Write out the entries below word for word, omitting the pictures.

[Saved data entries]
=====

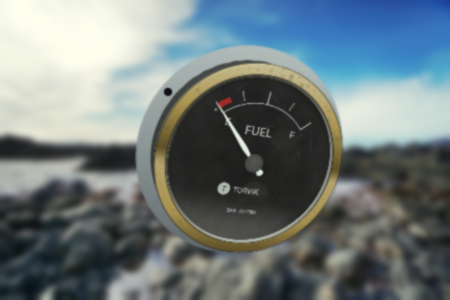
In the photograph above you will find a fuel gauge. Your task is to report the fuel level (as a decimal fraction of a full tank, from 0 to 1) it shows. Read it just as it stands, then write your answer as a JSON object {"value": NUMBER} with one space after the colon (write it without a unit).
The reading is {"value": 0}
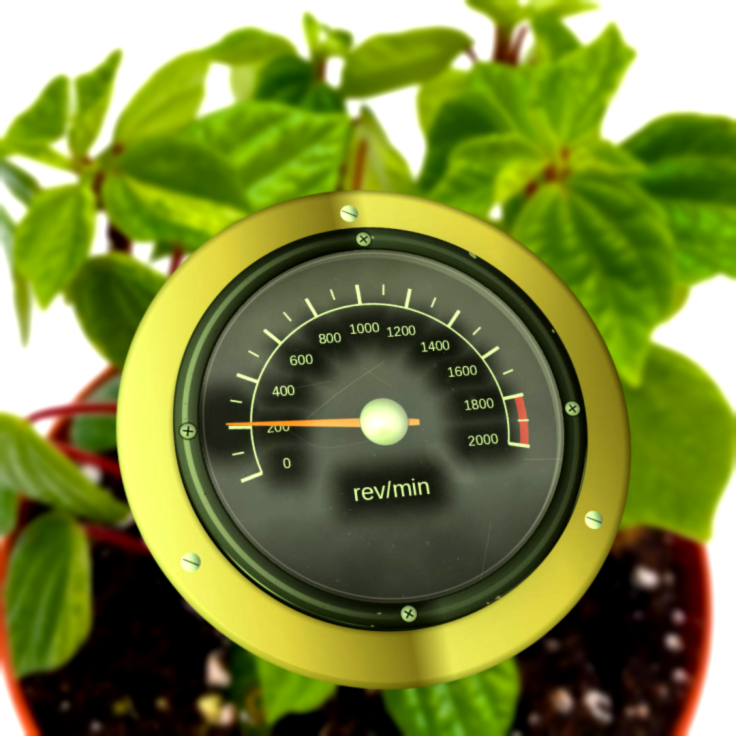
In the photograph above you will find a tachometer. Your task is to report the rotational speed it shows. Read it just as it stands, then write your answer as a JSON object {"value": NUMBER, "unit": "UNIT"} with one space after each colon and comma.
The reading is {"value": 200, "unit": "rpm"}
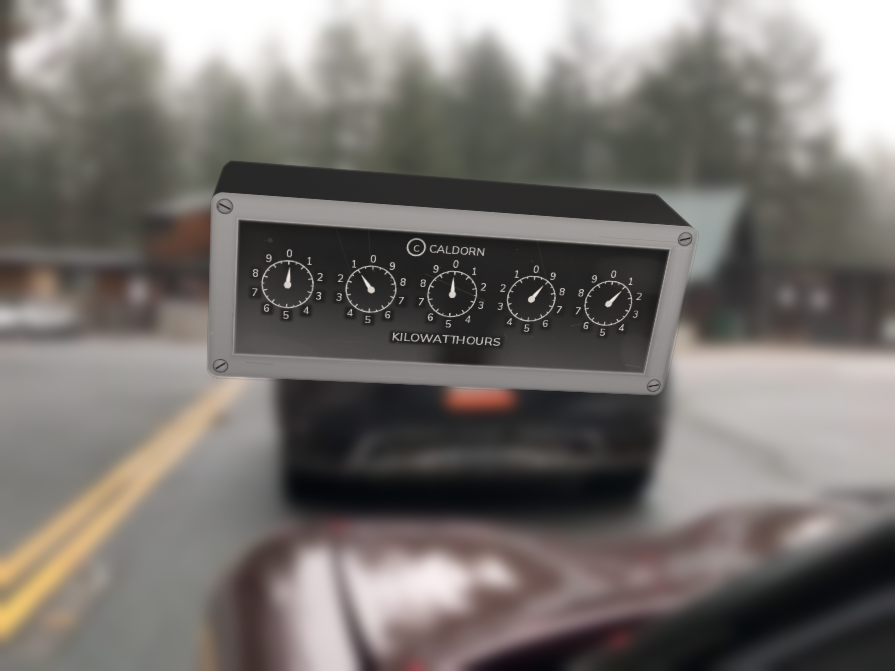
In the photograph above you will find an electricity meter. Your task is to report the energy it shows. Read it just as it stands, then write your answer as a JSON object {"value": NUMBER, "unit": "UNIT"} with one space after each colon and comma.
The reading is {"value": 991, "unit": "kWh"}
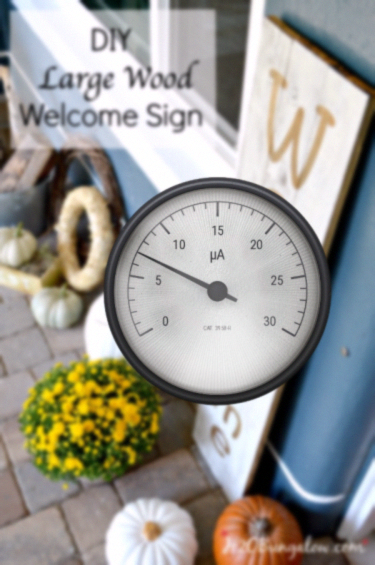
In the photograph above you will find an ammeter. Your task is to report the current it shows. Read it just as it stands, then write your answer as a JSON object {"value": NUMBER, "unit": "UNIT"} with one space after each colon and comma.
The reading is {"value": 7, "unit": "µA"}
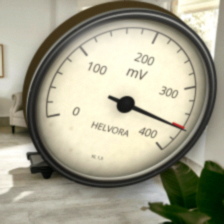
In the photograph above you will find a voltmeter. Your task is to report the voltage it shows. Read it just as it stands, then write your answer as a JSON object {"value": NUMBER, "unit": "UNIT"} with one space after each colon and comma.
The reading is {"value": 360, "unit": "mV"}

=====

• RESULT OF THE TASK:
In the photograph above you will find a fuel gauge. Your task is to report the fuel level (as a decimal fraction of a full tank, from 0 to 1) it shows. Read it just as it stands, then write your answer as a JSON object {"value": NUMBER} with one space after the colon (write it without a unit).
The reading is {"value": 0}
In the photograph above you will find a tachometer. Your task is to report the rotational speed it shows. Read it just as it stands, then write your answer as a JSON object {"value": NUMBER, "unit": "UNIT"} with one space after each colon and comma.
The reading is {"value": 200, "unit": "rpm"}
In the photograph above you will find an electricity meter. Your task is to report the energy it shows. Read it just as it stands, then write your answer as a JSON object {"value": NUMBER, "unit": "UNIT"} with one space after each colon and comma.
The reading is {"value": 991, "unit": "kWh"}
In the photograph above you will find an ammeter. Your task is to report the current it shows. Read it just as it stands, then write your answer as a JSON object {"value": NUMBER, "unit": "UNIT"} with one space after each colon and comma.
The reading is {"value": 7, "unit": "µA"}
In the photograph above you will find a voltmeter. Your task is to report the voltage it shows. Read it just as it stands, then write your answer as a JSON object {"value": NUMBER, "unit": "UNIT"} with one space after each colon and comma.
The reading is {"value": 360, "unit": "mV"}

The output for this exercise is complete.